Problem
(This problem is related to Simple string-split by root and sufix algorithm)
There are many ways to find a “common root” of a list of similar strings, that begins with the same substring… The question is what the best way (faster and elegant)? Do you know a book or library with these algorithms?
Example: in the set {"foo2", "foo1", "foofo"}
the root is "foo"
.
In practical use we need also ignore extrange itens, so we can expect the same "foo"
root in the set {"hello", "foo2", "foo1", "foofo", "bye"}
. A “root minimal length” parameter is also a practical issue.
Here is a sample and a first candidate algorithm:
$words = array('i', 'me', 'my', 'myself', 'we', 'our', 'ours', 'ourselves', 'you', 'your', 'yours',
'yourself', 'yourselves', 'he', 'him', 'his', 'himself', 'she', 'her', 'hers', 'herself',
'it', 'its', 'itself', 'they', 'them', 'their', 'theirs', 'themselves', 'what', 'which',
'who', 'whom', 'this', 'that', 'these', 'those', 'am', 'is', 'are', 'was', 'were', 'be',
'been', 'being', 'have', 'has', 'had', 'having', 'do', 'does', 'did', 'doing', 'a', 'an',
'the', 'and', 'but', 'if', 'or', 'because', 'as', 'until', 'while', 'of', 'at', 'by', 'for',
'with', 'about', 'against', 'between', 'into', 'through', 'during', 'before', 'after',
'above', 'below', 'to', 'from', 'up', 'down', 'in', 'out', 'on', 'off', 'over', 'under',
'again', 'further', 'then', 'once', 'here', 'there', 'when', 'where', 'why', 'how', 'all',
'any', 'both', 'each', 'few', 'more', 'most', 'other', 'some', 'such', 'no', 'nor', 'not',
'only', 'own', 'same', 'so', 'than', 'too', 'very', 's', 't', 'can', 'will', 'just', 'don',
'should', 'now');
/**
* Get the common start-string of two strings.
* @param $a string.
* @param $b string with probable common root.

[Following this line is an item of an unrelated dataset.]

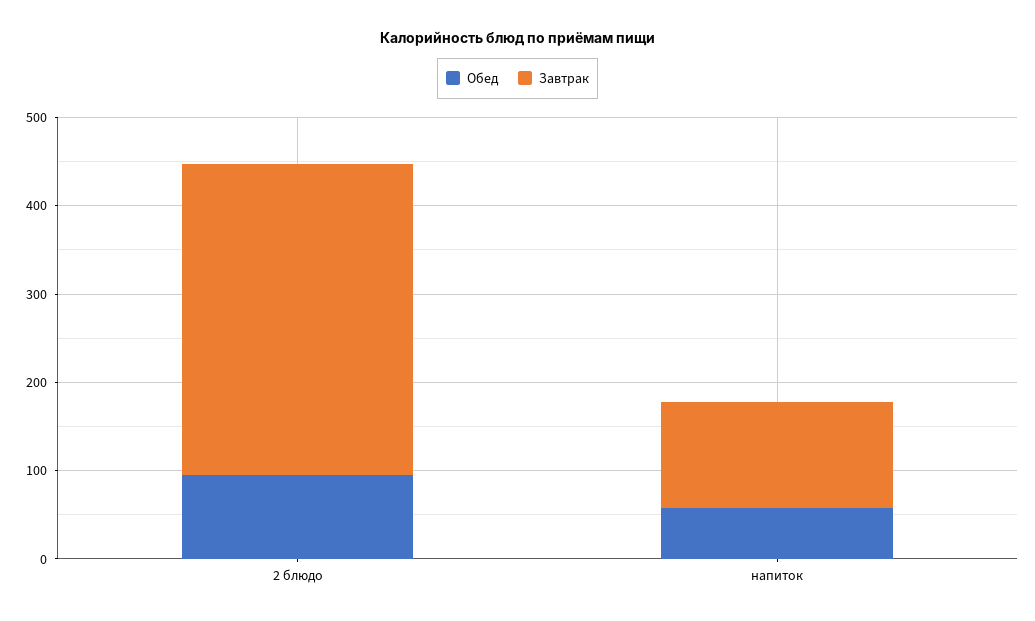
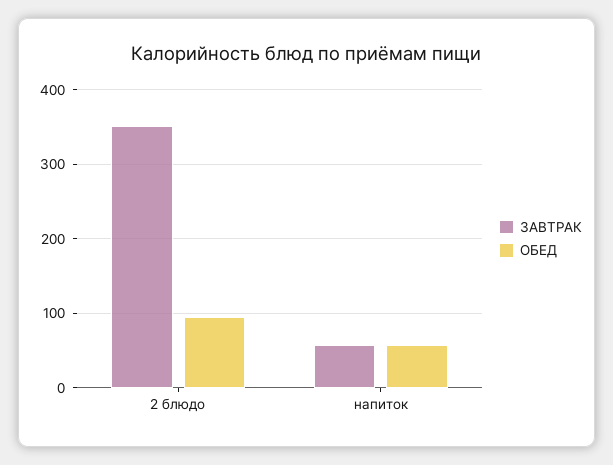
Завтрак, напиток: 120 -> 60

* @return string $root or empty.
* @see this function can feed the root for str_splitByRoot() function.
*/
function str_getRoot($a,$b) {
$rootLen = strspn($b ^ $a, " "); // length before difference.
return substr($a,0,$rootLen);
}
/**
* Get the common start-string of many strings.

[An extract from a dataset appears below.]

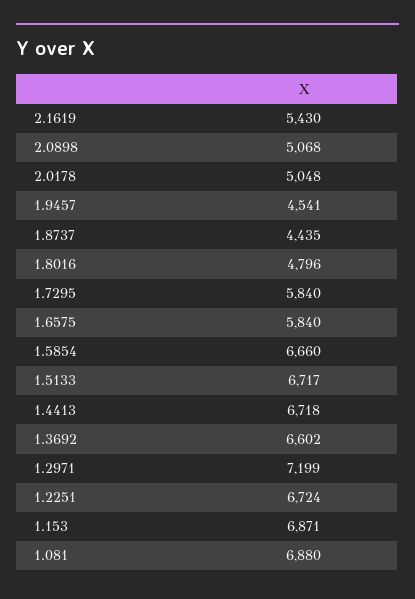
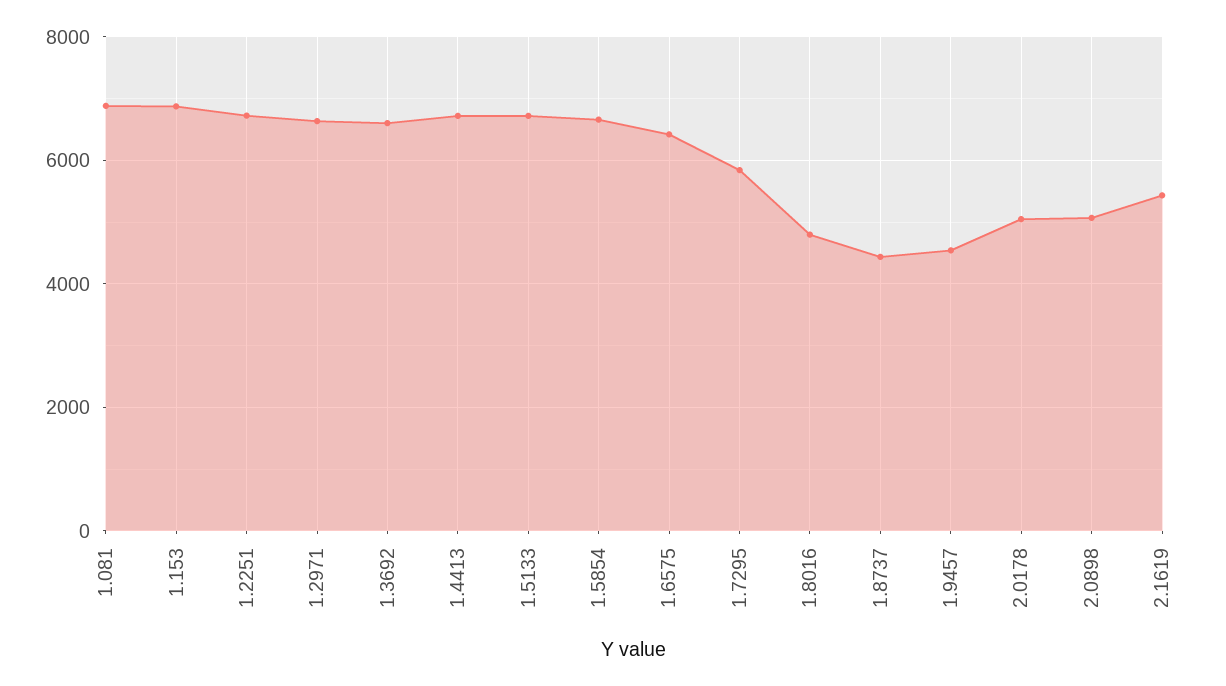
1.6575: 5840 -> 6400
1.2971: 7199 -> 6600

* The algorithm splits the string by its differences.
* @param $a array of strings.
* @param $b string with probable common root, or integer for array index.

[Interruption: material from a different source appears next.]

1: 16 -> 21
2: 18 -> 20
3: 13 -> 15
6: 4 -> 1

* @return array of strings with $root and family.
*/
function array_getRoot($a,$b='',$minLen=1) {
if (is_integer($b))
$b = $a[$b];
if (!$b) $b=$a[0];
$family = array();
foreach ($a as $item) {
$r = str_getRoot($item,$b);
if (strlen($r)>=$minLen) {
$family[]=$item;
if ($r!=$b) $b=$r;
} //if
} // for
array_unshift($family,$b);
return $family;
}
Applying in the example:
$list = array("foo2", "hello", "foo1", "foofo", "bye");
$fam = array_getRoot($list);
print "nThe root of list is ".array_shift($fam); // foo
Using to show the roots of the $words
list:
sort($words); // not necessary
foreach($words as $i){
$fam4 = array_getRoot($words,$i,4);
$root = array_shift($fam4);
if (count($fam4)>1)
print "n * $i - ($root) ".join(', ',$fam4);
else { // repeate da same procedure:
$fam3 = array_getRoot($words,$i,3);
$root = array_shift($fam3);
if (count($fam3)>1)
print "n * $i - ($root) ".join(', ',$fam3);
}
}
Some results:
* about - (abo) about, above * again - (again) again, against * her - (her) her, here, hers, herself * hers - (hers) hers, herself * you - (you) you, your, yours, yourself, yourselves * yourself - (your) your, yours, yourself, yourselves
Solution
(this is not a good answer because… the answer needs performance analysis and comparison with alternative algorithms)
Only to show a tested and “unified” (str+array) algorithm… A “code” based on the defined (see question’s statement) functions,
function str_getRoot2($a,$b='',$minLen=1) { // "2" to avoid recurrence
if (is_array($a)) // and $b is a seed.
return array_getRoot($a,$b,$minLen);
else // $b is a root
return str_getRoot($a,$b);
}
Complete code, with an aditional retFamily
parameter, and recurrence:
/**
* Get the commom start-string of two or more strings.
* @version v1.2 of 2015-06-11.
* @param $a mix, string for final operation, or array for scan.
* @param $b string with probable commom root, or integer for array index.
* @param $retFamily boolean for show "family".
* @return string $root.
* @see http://codereview.stackexchange.com/q/92700
*/
function str_getRoot($a,$b='',$minLen=1,$retFamily=false) {
if (is_array($a)) { // $b is a seed.
$family = array();
if (is_integer($b))
$b = $a[$b];
if (count($a)>1) {
foreach ($a as $item) if ($item) {
if (is_array($item)) die("array of array is invalid");
if (!$b) $b=$item; // or trim($b)..trim($item)
$r = str_getRoot($item,$b,$minLen); // go to str
if ($r) {
if ($retFamily) $family[]=$item;
if ($r!=$b) $b=$r;
} //if
} // for
} elseif (isset($a) && count($a)>0)
$family[]= $b = $a[0];
if ($retFamily) {
array_unshift($family,$b);
return $family;
} else
return $b;
} else { // $b is a root
$rooLen = strspn($b ^ $a, " "); // split by diff
return ($rooLen>=$minLen)? substr($a,0,$rooLen): '';
}
}
Examples of use: get family array with $fam4 = str_getRoot($words,'yourself',4);
or get specific root of a pair by str_getRoot('yourself','your');